── RECORDS SUPPLIED ──

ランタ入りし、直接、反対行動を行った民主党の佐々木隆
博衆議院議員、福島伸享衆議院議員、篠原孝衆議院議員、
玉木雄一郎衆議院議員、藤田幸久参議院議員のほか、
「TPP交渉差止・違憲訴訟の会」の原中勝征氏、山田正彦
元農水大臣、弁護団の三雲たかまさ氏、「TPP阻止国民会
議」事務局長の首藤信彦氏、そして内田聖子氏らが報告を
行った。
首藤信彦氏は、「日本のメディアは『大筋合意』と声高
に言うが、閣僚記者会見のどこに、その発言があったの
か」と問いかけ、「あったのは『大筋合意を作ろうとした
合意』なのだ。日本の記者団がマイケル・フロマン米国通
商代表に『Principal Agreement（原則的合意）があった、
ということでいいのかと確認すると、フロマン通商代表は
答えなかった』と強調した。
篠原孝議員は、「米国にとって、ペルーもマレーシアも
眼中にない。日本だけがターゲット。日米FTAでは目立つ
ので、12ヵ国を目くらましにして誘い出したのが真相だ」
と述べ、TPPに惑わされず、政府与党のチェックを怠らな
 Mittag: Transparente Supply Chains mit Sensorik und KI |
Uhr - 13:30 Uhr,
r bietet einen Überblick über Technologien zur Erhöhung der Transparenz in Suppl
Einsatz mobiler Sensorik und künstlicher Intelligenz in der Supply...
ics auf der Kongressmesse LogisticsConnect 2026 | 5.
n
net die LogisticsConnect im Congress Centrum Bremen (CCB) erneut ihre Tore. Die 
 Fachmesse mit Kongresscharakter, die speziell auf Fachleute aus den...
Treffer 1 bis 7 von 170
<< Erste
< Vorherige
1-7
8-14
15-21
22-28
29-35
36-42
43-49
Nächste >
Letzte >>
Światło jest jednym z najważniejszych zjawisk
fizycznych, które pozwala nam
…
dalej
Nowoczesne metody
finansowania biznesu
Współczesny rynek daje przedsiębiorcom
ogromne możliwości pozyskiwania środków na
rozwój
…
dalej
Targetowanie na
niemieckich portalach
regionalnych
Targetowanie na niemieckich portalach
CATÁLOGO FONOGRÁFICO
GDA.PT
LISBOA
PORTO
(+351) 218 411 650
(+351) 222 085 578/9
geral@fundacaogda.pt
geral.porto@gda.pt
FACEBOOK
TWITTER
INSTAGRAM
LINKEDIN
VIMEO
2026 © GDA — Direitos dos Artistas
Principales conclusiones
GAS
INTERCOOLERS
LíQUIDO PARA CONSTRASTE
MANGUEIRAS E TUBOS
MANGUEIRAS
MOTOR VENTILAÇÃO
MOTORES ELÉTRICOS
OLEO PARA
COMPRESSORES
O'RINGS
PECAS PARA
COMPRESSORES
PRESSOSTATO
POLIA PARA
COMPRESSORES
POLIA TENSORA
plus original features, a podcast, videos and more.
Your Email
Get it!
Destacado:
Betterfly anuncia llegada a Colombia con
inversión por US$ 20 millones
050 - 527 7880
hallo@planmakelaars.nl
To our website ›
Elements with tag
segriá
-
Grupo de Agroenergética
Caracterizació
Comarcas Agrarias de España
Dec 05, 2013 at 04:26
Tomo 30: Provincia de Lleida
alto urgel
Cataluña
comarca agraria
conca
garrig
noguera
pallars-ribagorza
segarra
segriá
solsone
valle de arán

───

▶ _TASK_
Nothing but a number should be given: the count of lines in the records that contain the word "Targetowanie".

▶ _TASK RESPONSE_
2